To terrorism expert Peter Bergen, Osama bin Laden and al-Qaida are hiding in plain sight as the force behind the alleged plot against trans-Atlantic airliners.
Bin Laden's tenacious influence five years after Sept. 11 is why, Bergen said, he felt compelled to write about him and to participate in "In the Footsteps of bin Laden," a new CNN documentary based in part on Bergen's book, "The Osama bin Laden I Know."
The two-hour special, reported by CNN's chief international correspondent Christiane Amanpour, airs 9 p.m. EDT on Wednesday, Aug. 23, and repeats 7 p.m. EDT Saturday and 7 p.m. and 10 p.m. EDT Sunday, Aug 26 and 27.
While U.S. and British officials investigate links between the airplane bombing plot and al-Qaida, Bergen already sees a clear connection.
Since the Sept. 11 attacks, bin Laden and his chief lieutenant, Ayman al-Zawahri, have released dozens of video and audio tapes that Bergen characterizes as "the most widely distributed political statements in history."
"Hundreds of millions of people see them or hear them or read about them .... to people who are part of the jihadist movement, these words are akin to a religious order," Bergen said. When bin Laden calls for assaults on members of the Iraq war coalition, "people react to that in Madrid and London."
‘These tapes get the message out’
As he dodges capture (he's believed to be in Pakistan), bin Laden is not in operational control of al-Qaida but "he doesn't need to be because these tapes get the message out."

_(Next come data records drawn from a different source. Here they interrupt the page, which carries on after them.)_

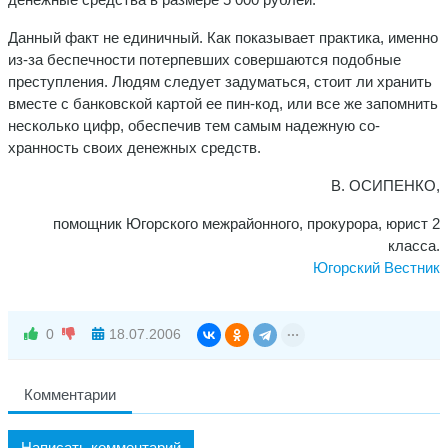
Данный факт не единичный. Как показывает практика, именно
из-за беспечности потерпевших совершаются подобные
преступления. Людям сле­дует задуматься, стоит ли хранить
вместе с банковс­кой картой ее пин-код, или все же запомнить
не­сколько цифр, обеспечив тем самым надежную со­
хранность своих денежных средств.
В. ОСИПЕНКО,
помощник Югорского межрайонного, прокурора, юрист 2
класса.
Югорский Вестник
0
18.07.2006
Комментарии
Написать комментарий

Bin Laden's organization may have done more than inspire last week's failed jetliner plot: It's "a classic al-Qaida operation," said Bergen, who teaches at Johns Hopkins University and is a senior fellow at the New America Foundation.

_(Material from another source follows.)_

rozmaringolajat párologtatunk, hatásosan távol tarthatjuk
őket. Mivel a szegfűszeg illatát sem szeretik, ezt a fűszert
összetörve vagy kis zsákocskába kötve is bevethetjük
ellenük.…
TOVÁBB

(Homeland Security Secretary Michael Chertoff said Friday the plan had the "hallmarks of an al-Qaida-type plot." Western government officials told The Associated Press this week they don't yet have hard evidence tying the plot to bin Laden, al-Zawahri, or other key al-Qaida operatives.)
CNN's film constructs an account of bin Laden's life based on dozens of worldwide interviews, 21 of which were with people who had direct contact with him, including childhood friends, university classmates, fellow jihadists and a former English teacher.
"When there is somebody like bin Laden who's done what he's done, there's the natural reaction of pigeonholing, making him the monster. ... But I think it's interesting to try to know more about them," Amanpour said in a recent interview.
"You can never understand them, if understanding means sympathizing. ... But in battle you have to know your enemy," she said.
In trying to comprehend the "fatal switch" that turned bin Laden from what Amanpour calls a "comfortably off, establishment person" into an extremist, the CNN documentary sidesteps armchair analysis.
There are details that carry the potential for such scrutiny: bin Laden, the son of the late Saudi construction magnate Mohammed bin Laden, lived apart from the sprawling family that included his father's 22 wives and 54 sons and daughters.
Avoiding bin Laden's personal demonsBut the CNN special deliberately avoids theorizing about bin Laden's personal demons, Amanpour said.
"It's tempting and there may be other kinds of histories written about him that try to psychologically profile him. But I personally was very clear in my mind that wasn't what I was going to do. ... until we can talk to him, or talk to more people, I just felt it was inappropriate."
The facts themselves paint a striking picture, Amanpour said. One particular element that came into focus was how bin Laden used international media to clearly communicate his plan of attack.
"Every time he's progressively ratcheted up his attacks and his hatred he's telegraphed it along the way. ... I wonder if it was obvious to people before," she said.
Bergen, who in 1997 obtained the first TV interview with bin Laden for CNN, found two elements of his research on the man particularly intriguing and unexpected.
One was the sharp criticism from within al-Qaida that bin Laden faced after Sept. 11, initially seen as a tactical error. Bin Laden thought it would drive the United States to withdraw from Mideast involvement; instead, it fueled attacks on his group and Afghanistan's Taliban.
(The Iraq war, which Bergen said reinvigorated the al-Qaida and its terrorist efforts, ultimately reversed its attitude toward the attack on America.)
Bergen also was struck by another, more intimate detail about bin Laden. He named a daughter Safia, after a woman from the prophet Muhammad's time who was known for killing Jews.
"Just the kind of mental state of calling your infant daughter" after such a figure is striking, Bergen said. "I think that gets inside that he's a really rabid anti-Semite. ... I didn't take that seriously enough. I don't think we can make that mistake this time around."